Solved – Confidence intervals when the sample size is very large

confidence intervallarge datareporting

My question could be rephrased as "how to assess a sampling error using big data", especially for a journal publication. Here is an example to illustrate a challenge.

From a very large dataset (>100000 unique patients and their prescribed drugs from 100 hospitals), I interested in estimating a proportion of patients taking a specific drug. It's straightforward to get this proportion. Its confidence interval (e.g., parametric or bootstrap) is incredibly tight/narrow, because n is very large. While it's fortunate to have a large sample size, I'm still searching for a way to assess, present, and/or visualize some forms of error probabilities. While it seems unhelpful (if not misleading) to put/visualize a confidence interval (e.g., 95% CI: .65878 – .65881), it also seems impossible to avoid some statements about uncertainity.
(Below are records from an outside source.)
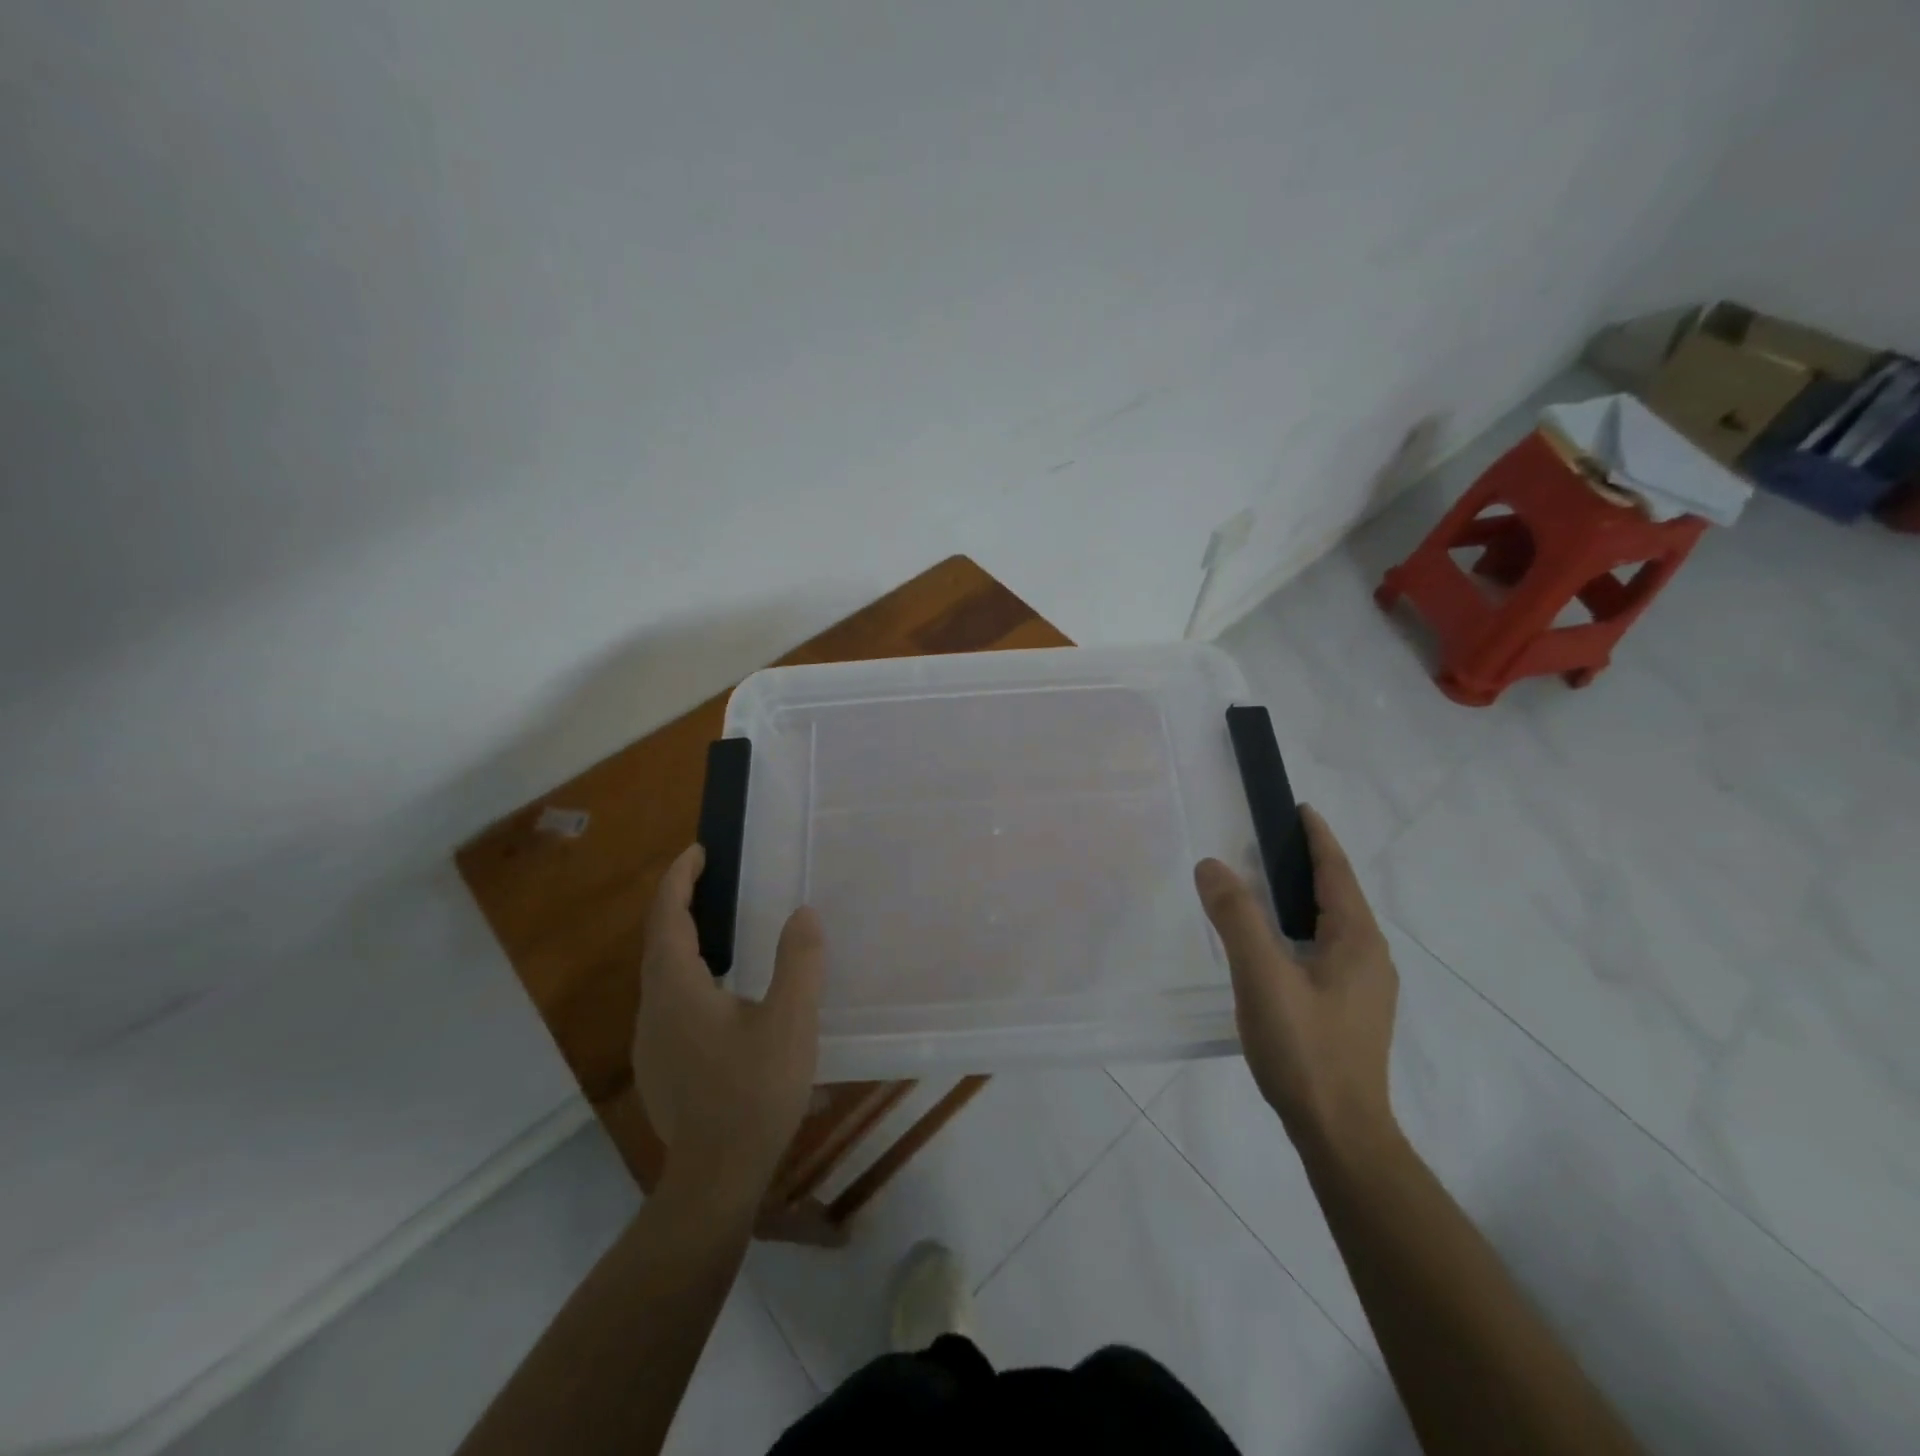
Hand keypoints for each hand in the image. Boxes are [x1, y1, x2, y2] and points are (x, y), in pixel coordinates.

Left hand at [632, 844, 824, 1202]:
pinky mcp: (660, 1066)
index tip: (698, 852)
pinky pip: (669, 1001)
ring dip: (683, 941)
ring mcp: (651, 1042)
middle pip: (658, 942)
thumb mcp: (790, 1022)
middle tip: (711, 880)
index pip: (668, 917)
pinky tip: (721, 992)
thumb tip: (803, 914)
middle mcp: (654, 1009)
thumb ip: (799, 963)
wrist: (715, 1180)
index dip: (679, 879)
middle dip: (679, 904)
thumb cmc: (753, 1093)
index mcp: (677, 989)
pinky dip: (688, 974)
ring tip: (719, 928)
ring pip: (661, 975)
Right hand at [1194, 806, 1399, 1155]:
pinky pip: (1328, 949)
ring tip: (1265, 885)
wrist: (1340, 1132)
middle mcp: (1370, 957)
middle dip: (1309, 863)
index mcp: (1358, 941)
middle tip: (1266, 842)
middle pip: (1339, 895)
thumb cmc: (1305, 1049)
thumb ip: (1237, 918)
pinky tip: (1277, 944)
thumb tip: (1212, 865)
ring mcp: (1364, 987)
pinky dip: (1302, 928)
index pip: (1337, 872)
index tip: (1298, 808)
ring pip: (1334, 925)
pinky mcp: (1352, 1010)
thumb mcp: (1262, 978)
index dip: (1318, 837)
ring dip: (1305, 897)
Please let me know what you think. I would appreciate any literature on this topic; ways to avoid over-confidence in data even with a large sample size.

Best Answer

This problem has come up in some of my research as well (as a epidemic modeler, I have the luxury of making my own data sets, and with large enough computers, they can be essentially arbitrarily sized. A few thoughts:

  • In terms of reporting, I think you can report more precise confidence intervals, though the utility of this is legitimately a little questionable. But it's not wrong, and with data sets of this size, I don't think there's much call to both demand confidence intervals be reported and then complain that we'd really all like them to be rounded to two digits, etc.
  • In terms of avoiding overconfidence, I think the key is to remember that precision and accuracy are different things, and to avoid trying to conflate the two. It is very tempting, when you have a large sample, to get sucked into how very precise the estimated effect is and not think that it might also be wrong. That I think is the key - a biased data set will have that bias at N = 10, or 100, or 1000 or 100,000.

The whole purpose of large data sets is to provide precise estimates, so I don't think you need to shy away from that precision. But you do have to remember that you can't make bad data better simply by collecting larger volumes of bad data.